It’s difficult to characterize the current state of the markets without coming across as dramatic. This week, Goldman Sachs increased the likelihood of a recession to 30%. Moody’s, which is less courteous about it, places the number closer to 49%. The AI stocks continue to act strangely in the absence of clear news, traders are scrutinizing every Fed statement for clues, and there is a sense that the lengthy bull run from 2023 is beginning to appear worn out.
Warren Buffett doesn’t seem to be bothered by any of this in Omaha.
| Field | Detail |
|---|---|
| Name | Warren Edward Buffett |
| Born | August 30, 1930 — Omaha, Nebraska |
| Current Role | Chairman & CEO, Berkshire Hathaway (stepping down as CEO end of 2026) |
| Successor as CEO | Greg Abel |
| Berkshire Annual Return Since 1965 | 19.9% compounded |
| Famous Quote | “Be fearful when others are greedy, and greedy when others are fearful” |
| Mentor | Benjamin Graham |
| Long-Term Partner | Charlie Munger (joined mid-1960s) |
| Notable Holdings | Coca-Cola, American Express, Apple |
| Investing Style | Value, with quality-growth tilt |
| Iconic Public Letter | New York Times op-ed, October 2008 |
This August, he will turn 96. By the end of December, Buffett moves into the chairman’s position at Berkshire Hathaway, where he is still present but quieter, and Greg Abel becomes the company’s new CEO. Observing this shift has its own subtle gravity. His yearly letter has been read more like scripture than financial commentary for the past 60 years. He is quoted at dinner parties by investors. His cigar-butt era is mentioned as if they were present by hedge fund managers half his age.
However, in October 2008, when the S&P 500 had already lost almost half of its value and the majority of his peers were either selling or remaining silent, he wrote the same advice on a New York Times opinion page that he is now repeating as the world tilts toward whatever 2026 turns out to be. “A simple rule dictates my buying,” he wrote at the time. “Be fearful when others are greedy, and be greedy when others are fearful.”
That sounds so simple it’s almost embarrassing. The problem with Buffett, though, is that people stop listening to him because he has been saying it for so long and in so many different ways. When their portfolio drops by 12%, they panic-sell after nodding and retweeting it.

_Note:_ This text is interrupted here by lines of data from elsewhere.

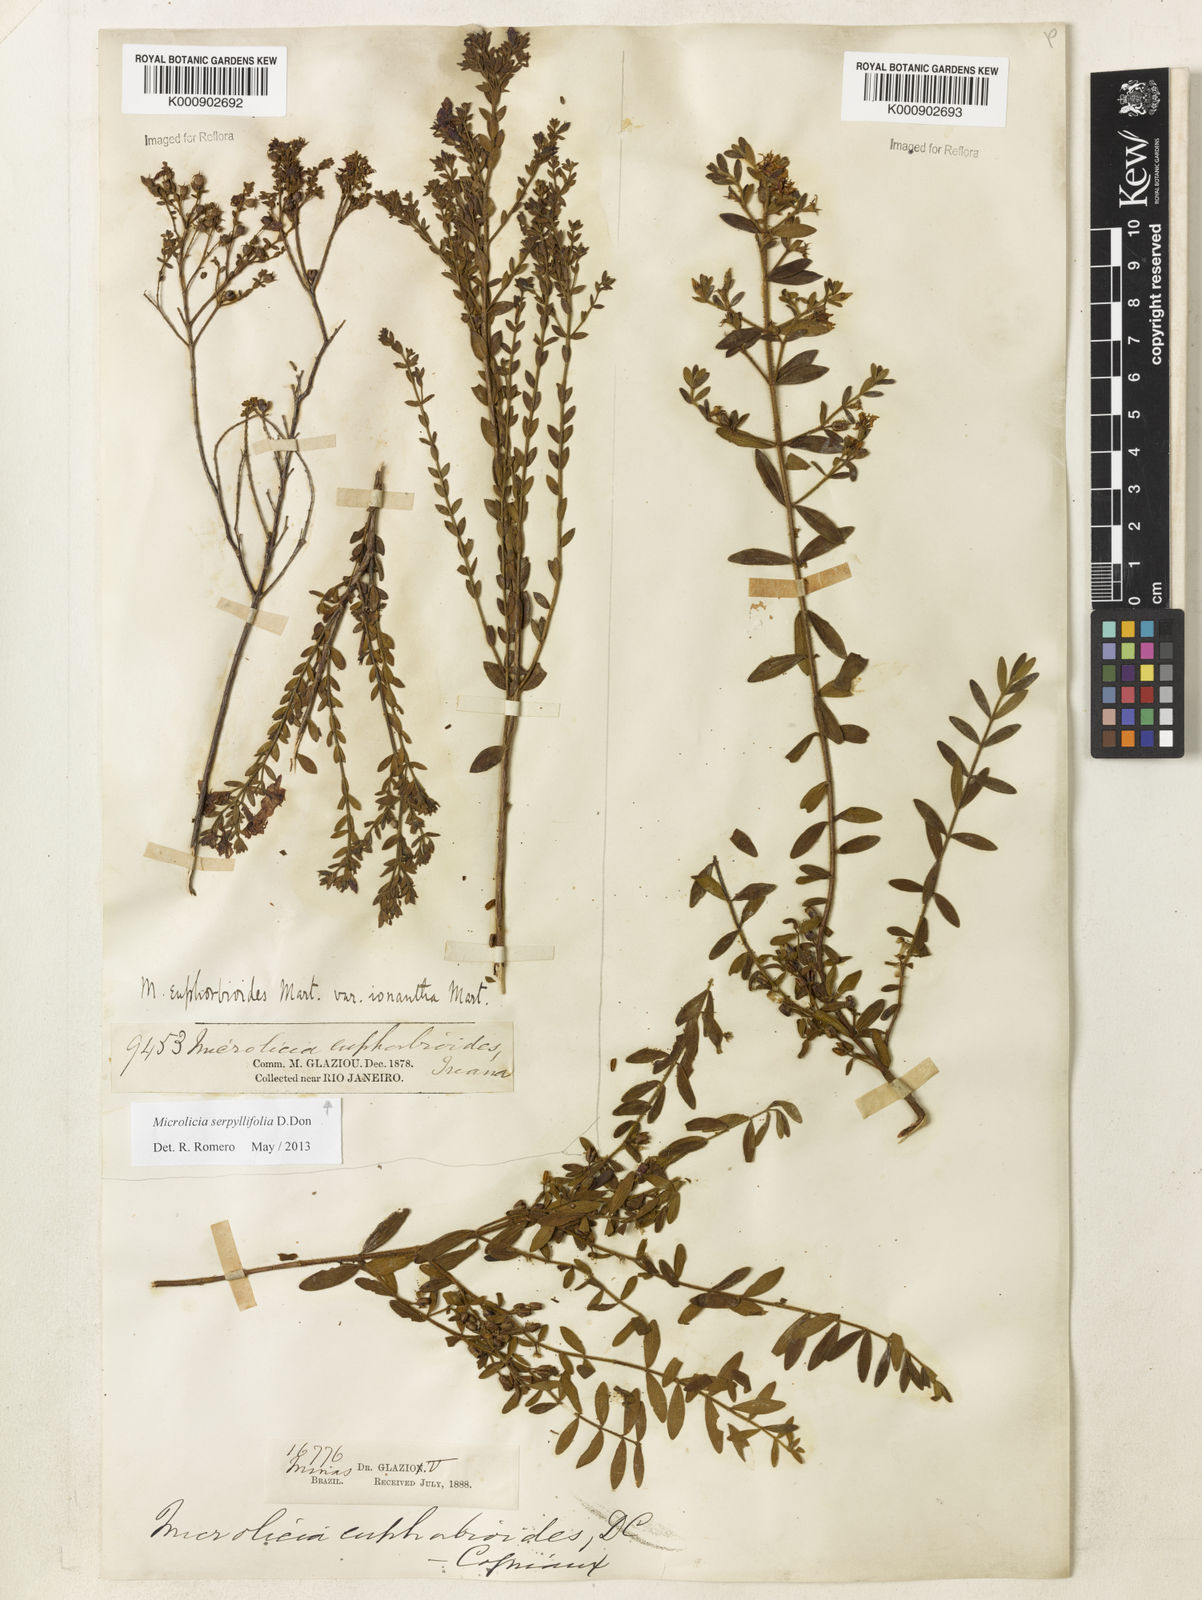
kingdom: Plantae
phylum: Tracheophyta
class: Magnoliopsida
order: Myrtales
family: Melastomataceae
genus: Microlicia
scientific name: Microlicia euphorbioides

The math has changed, which makes the current setup intriguing. A Vanguard S&P 500 ETF share was approximately $359 five years ago. It is currently trading at slightly over $600. For those who have already made an investment, that is a fantastic problem. It’s the kind of price tag that makes hesitation seem reasonable to anyone attempting to put money to work right now. According to Buffett’s framework, a real pullback rather than the shallow dips of the previous two years would be a gift rather than a catastrophe.

However, there is a contradiction that is worth considering. As Benjamin Graham’s heir, Buffett established himself as a value investor. However, after meeting Charlie Munger in the middle of the 1960s, his approach softened and became more in line with growth at a fair price. The cigar-butt stage came to an end. He began purchasing American Express, Coca-Cola, and eventually Apple, which he held for many years. Therefore, when he says to “be greedy when others are fearful,” he does not mean to take advantage of every 30% decrease. He is discussing quality. The difference is more important than most people realize.
As we approach the upcoming year, he appears to be telling investors to quit trying to time it. Put an end to the recession probability tickers. When no one else wants to buy them, find companies that you would feel comfortable owning if the market closed for five years.
It’s not glamorous counsel. On finance Twitter, it won’t trend. However, he said the same thing in 2008, 1990, and most likely in 1972 if anyone had paid attention. The market is constantly evolving. He doesn’t. Before the year ends, that might be the thing to focus on more than any one trade.